Problem to solve: Omitting all images, transcribe the listing word for word.
- Opening Delimiter -
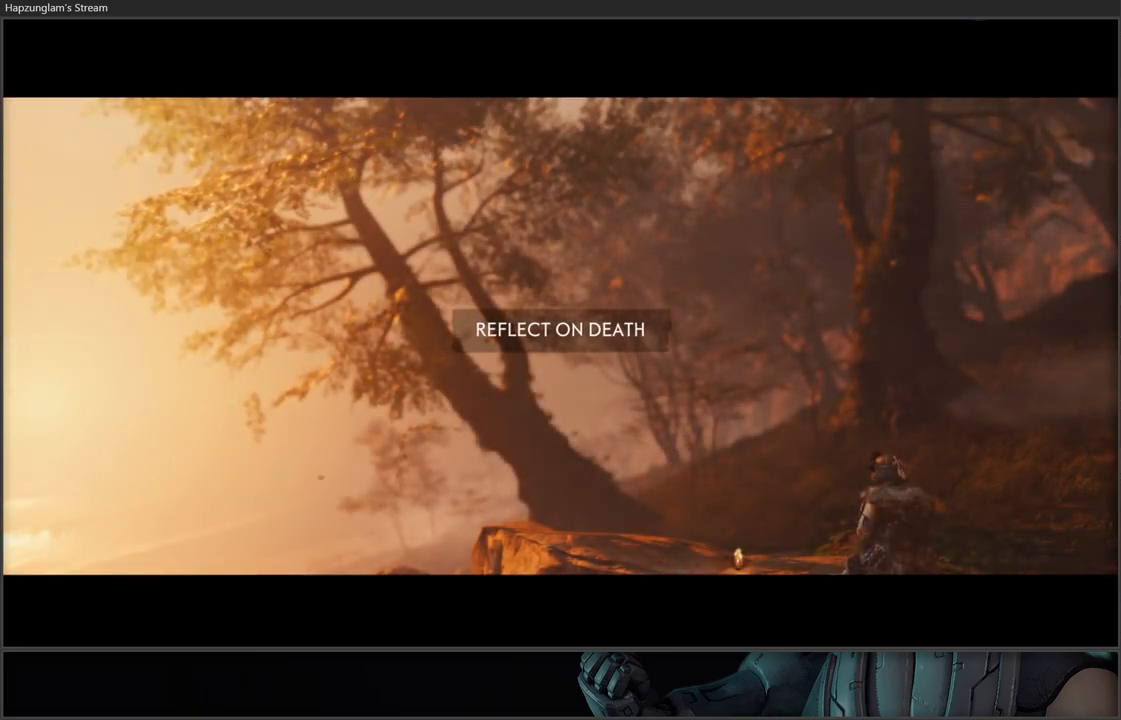
{"buttons": [], "left_stick": "up", "right_stick": "left", "events": [[67, "left_stick", "down-left"], [67, "right_stick", "up-right"], [250, "right_stick", "down-right"], [283, "left_stick", "center"], [317, "right_stick", "down"], [383, "left_stick", "up-right"], [467, "left_stick", "up"], [500, "right_stick", "left"]]}
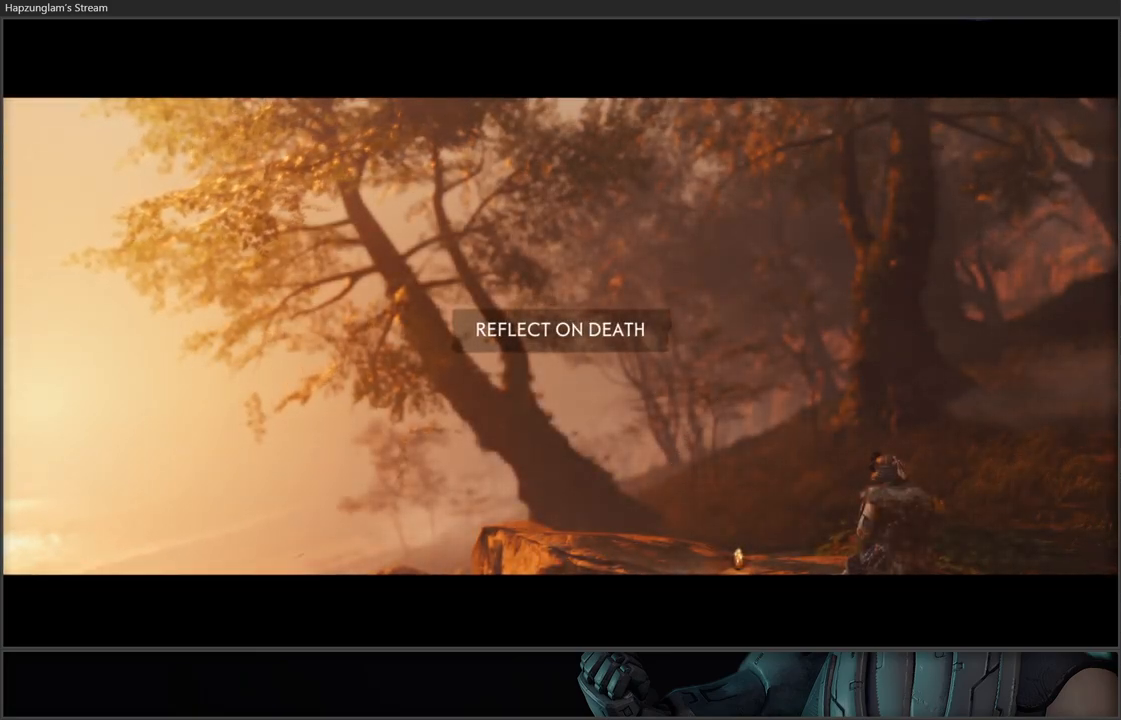
{"buttons": [], "left_stick": "up", "right_stick": "left", "events": [[67, "right_stick", "up"], [117, "left_stick", "left"], [167, "left_stick", "down-left"], [183, "right_stick", "right"], [317, "right_stick", "center"], [400, "left_stick", "down-right"], [483, "left_stick", "up"], [483, "right_stick", "left"]]}
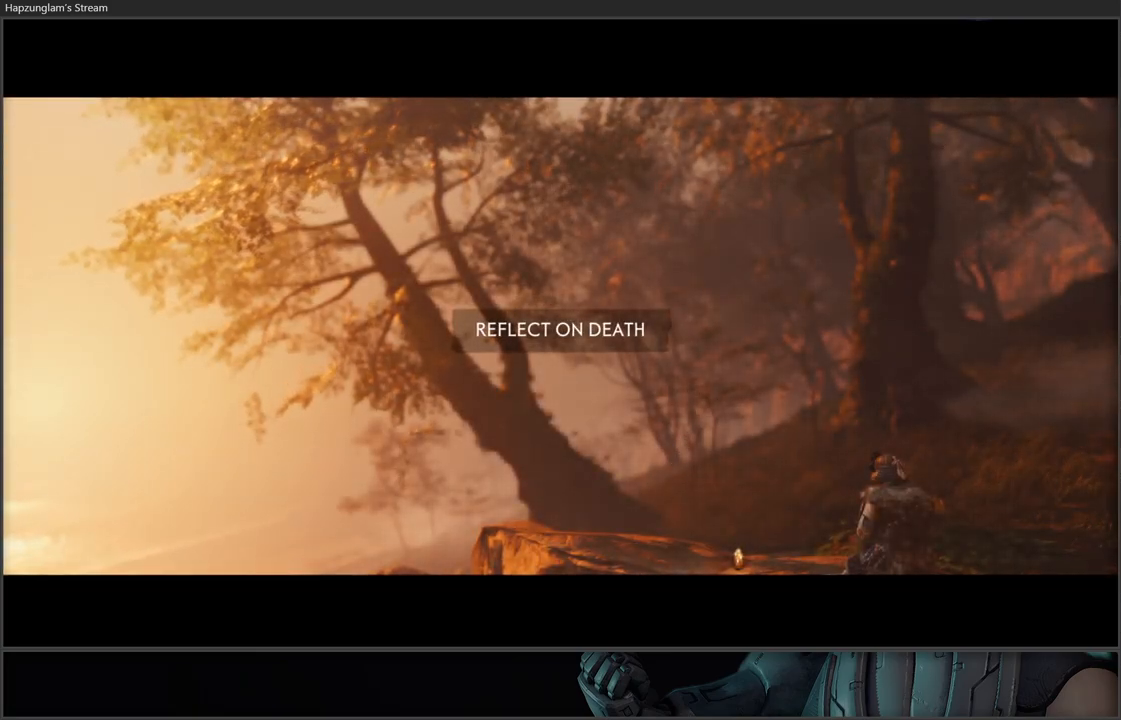
{"buttons": [], "left_stick": "center", "right_stick": "center", "events": [[200, "right_stick", "up-left"], [217, "left_stick", "left"], [300, "left_stick", "down-left"], [300, "right_stick", "center"], [417, "left_stick", "center"]]}
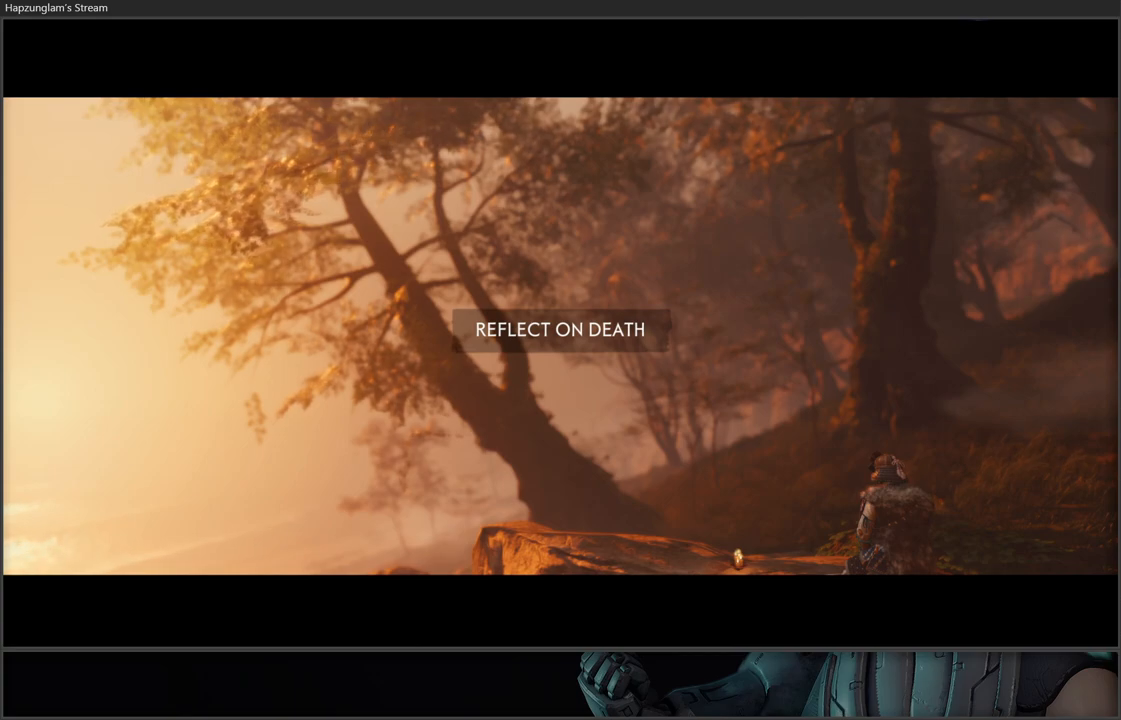
{"buttons": [], "left_stick": "center", "right_stick": "up", "events": [[67, "right_stick", "left"], [333, "right_stick", "up"]]}
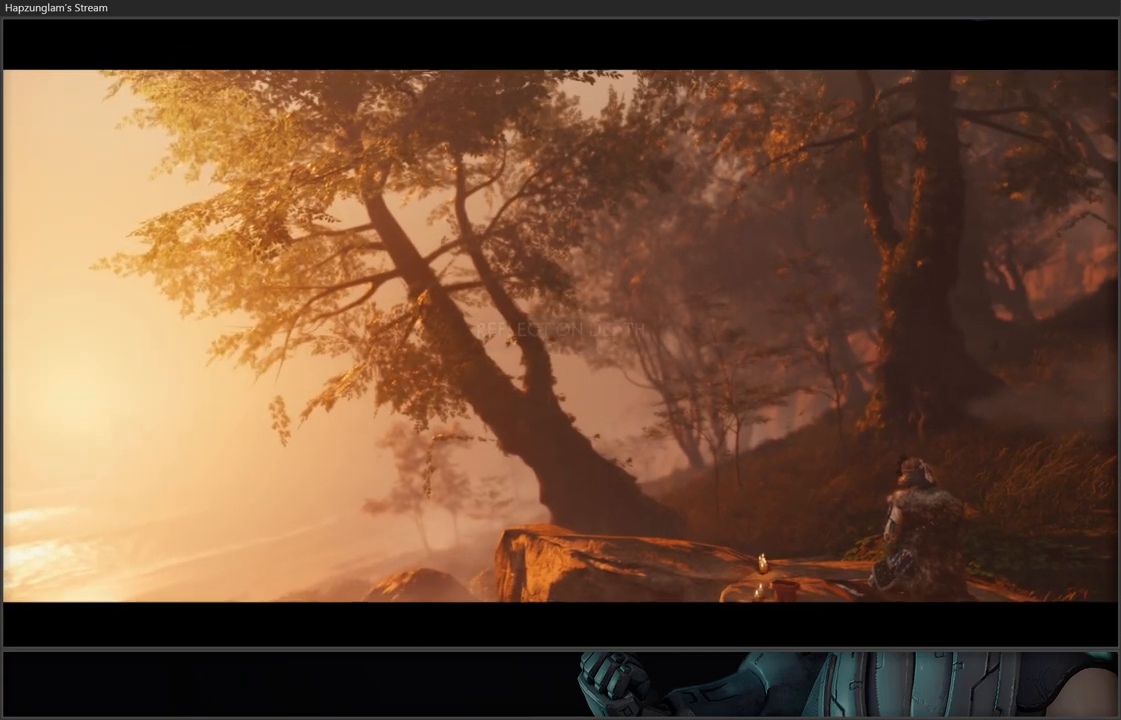
{"buttons": [], "left_stick": "center", "right_stick": "down-left", "events": [[67, "right_stick", "center"], [133, "right_stick", "down-left"]]}
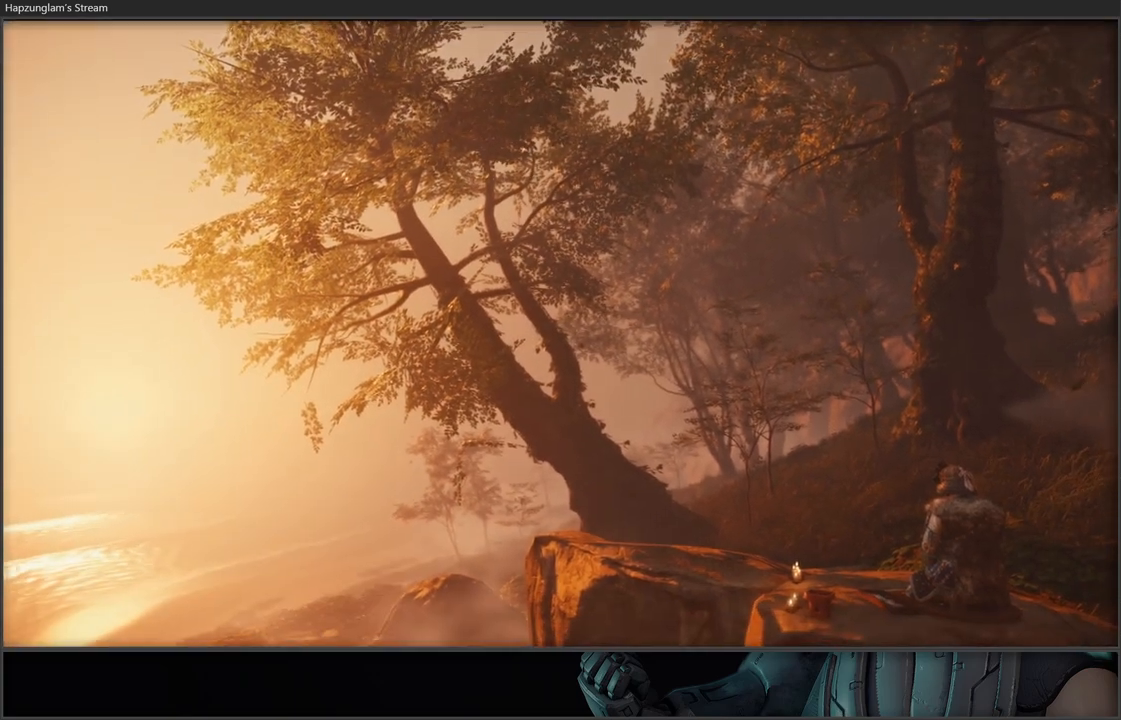
{"buttons": [], "left_stick": "center", "right_stick": "left", "events": [[483, "right_stick", "left"]]}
- Closing Delimiter -
Finished exercise:
{"buttons": [], "left_stick": "up", "right_stick": "left", "events": [[67, "left_stick", "down-left"], [67, "right_stick", "up-right"], [250, "right_stick", "down-right"], [283, "left_stick", "center"], [317, "right_stick", "down"], [383, "left_stick", "up-right"], [467, "left_stick", "up"], [500, "right_stick", "left"]]}
{"buttons": [], "left_stick": "up", "right_stick": "left", "events": [[67, "right_stick", "up"], [117, "left_stick", "left"], [167, "left_stick", "down-left"], [183, "right_stick", "right"], [317, "right_stick", "center"], [400, "left_stick", "down-right"], [483, "left_stick", "up"], [483, "right_stick", "left"]]}
{"buttons": [], "left_stick": "center", "right_stick": "center", "events": [[200, "right_stick", "up-left"], [217, "left_stick", "left"], [300, "left_stick", "down-left"], [300, "right_stick", "center"], [417, "left_stick", "center"]]}
{"buttons": [], "left_stick": "center", "right_stick": "up", "events": [[67, "right_stick", "left"], [333, "right_stick", "up"]]}
{"buttons": [], "left_stick": "center", "right_stick": "down-left", "events": [[67, "right_stick", "center"], [133, "right_stick", "down-left"]]}
{"buttons": [], "left_stick": "center", "right_stick": "left", "events": [[483, "right_stick", "left"]]}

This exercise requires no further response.